Things to consider for Improved implementation:
- JWT http://tools.ietf.org/html/draft-ietf-oauth-json-web-token-13
- Possible library: http://code.google.com/p/goauth2/oauth/jwt
- Use with endpoint that generates short-term bearer token.
- tokens that are bound to the channel between the client and the api server
To be considered for subsequent versions:
- Fuller use of OAuth (http://tools.ietf.org/html/rfc6749)
- Scoped tokens.
- Tokens that are bound to the channel between the client and the api server
- http://www.ietf.org/proceedings/90/slides/slides-90-uta-0.pdf
- http://www.browserauth.net
Where to do authentication. Either:
- Authenticate in reverse proxy (currently nginx, could easily be apache+mod_auth). Proxy either rejects invalid token or appends authorized_user identifier to the request before passing to APIserver.
- Apiserver checks token.
Considerations:
- In some arrangements, the proxy might terminate SSL, and use a CA-signed certificate, while the APIserver might just use a self-signed or organization-signed certificate.

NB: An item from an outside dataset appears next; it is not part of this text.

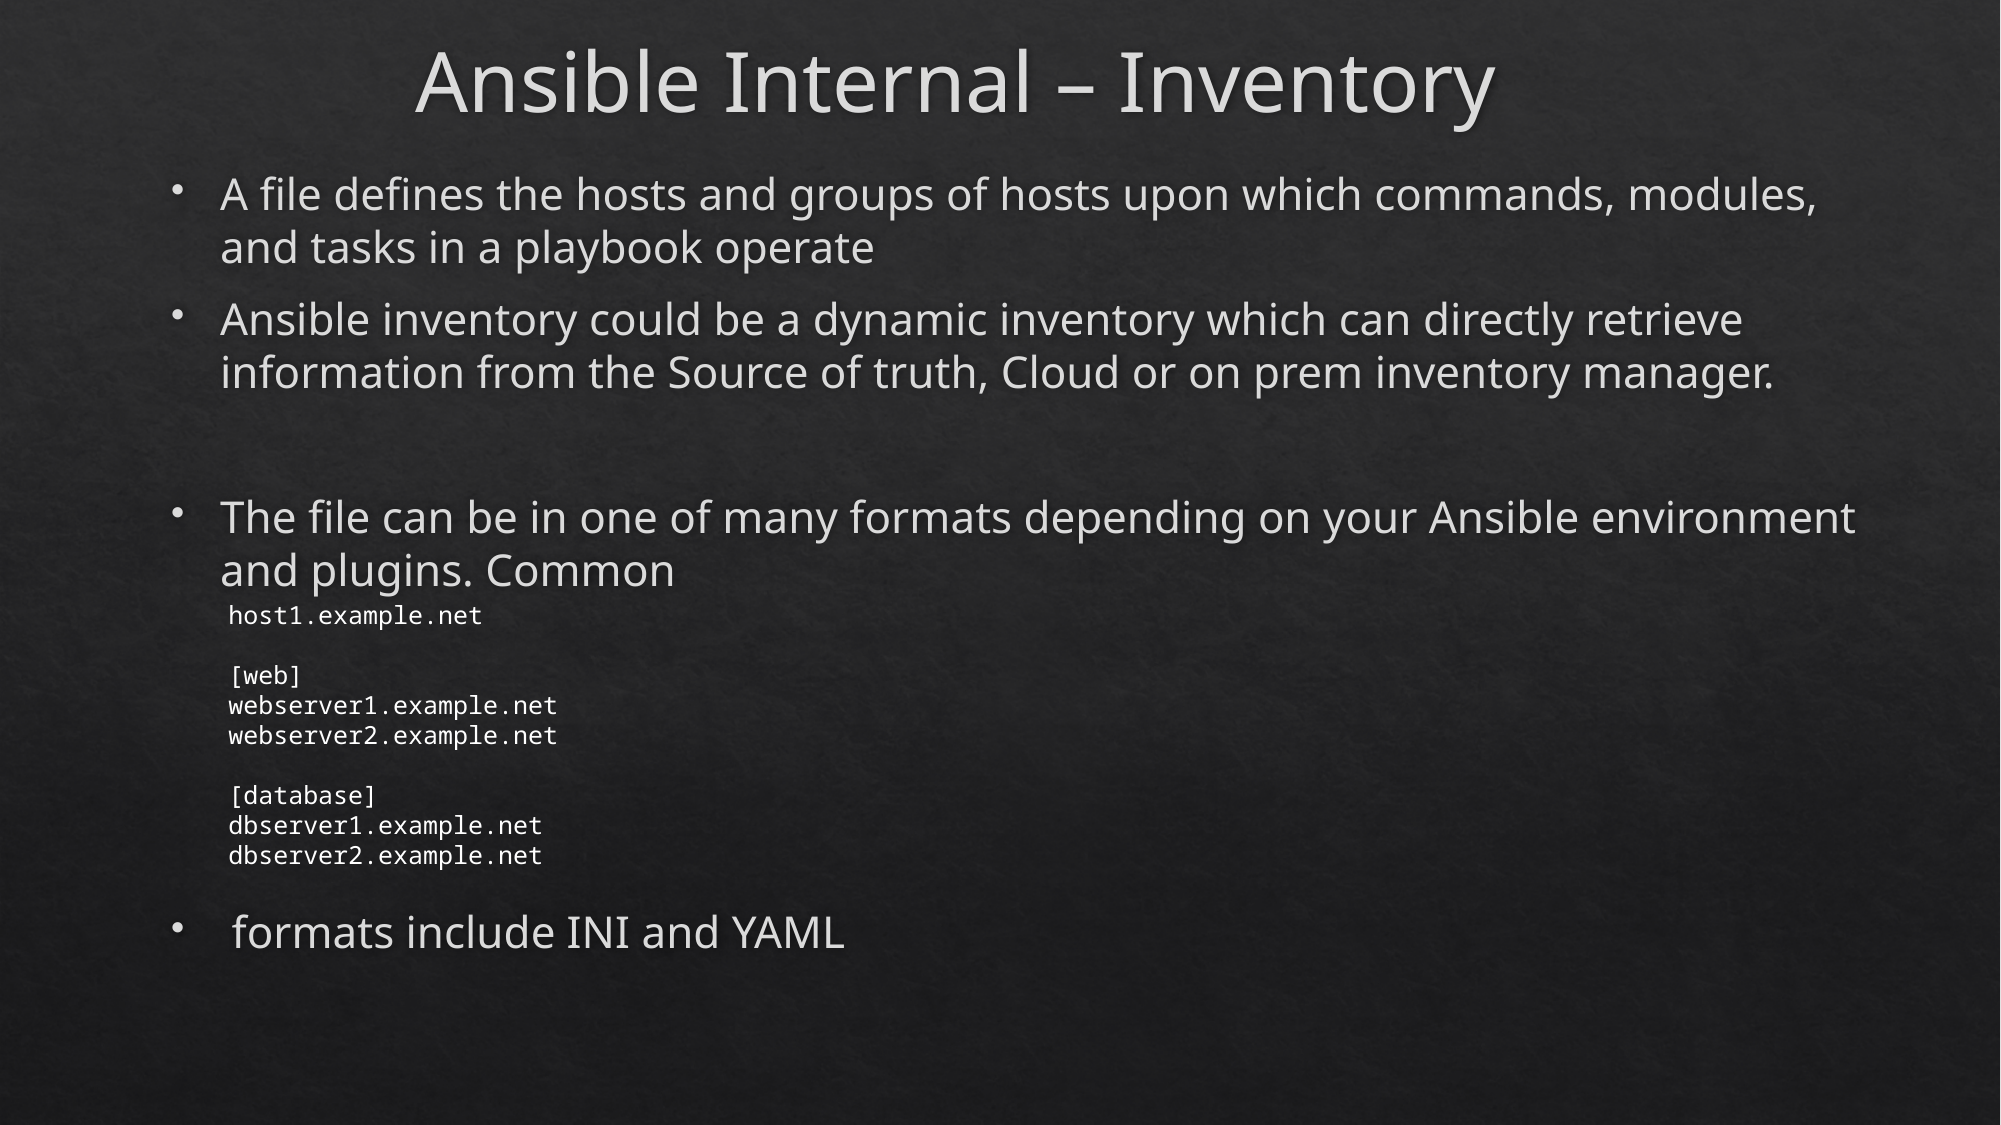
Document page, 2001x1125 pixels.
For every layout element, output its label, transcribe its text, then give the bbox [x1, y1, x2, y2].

title Ansible Internal – Inventory [107, 0, 1806, 160]
text_box host1.example.net [web] webserver1.example.net webserver2.example.net [database] dbserver1.example.net dbserver2.example.net [213, 592, 742, 877]
list A file defines the hosts and groups of hosts upon which commands, modules, and tasks in a playbook operate Ansible inventory could be a dynamic inventory which can directly retrieve information from the Source of truth, Cloud or on prem inventory manager. The file can be in one of many formats depending on your Ansible environment and plugins. Common formats include INI and YAML [151, 158, 1893, 967]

- some large orgs will already have existing SaaS web services (e.g. storage, VMs). Some will already have a gateway that handles auth for multiple services. If K8s does auth in the proxy, then those orgs can just replace the proxy with their existing web service gateway.
- Apache or nginx is more stable than K8s code. Prefer to put secrets (tokens, SSL cert.) in lower-touch place.
- Admins configuring K8s for enterprise use are more likely to know how to config a proxy than to modify Go code of apiserver.
Based on above considerations, auth should happen in the proxy.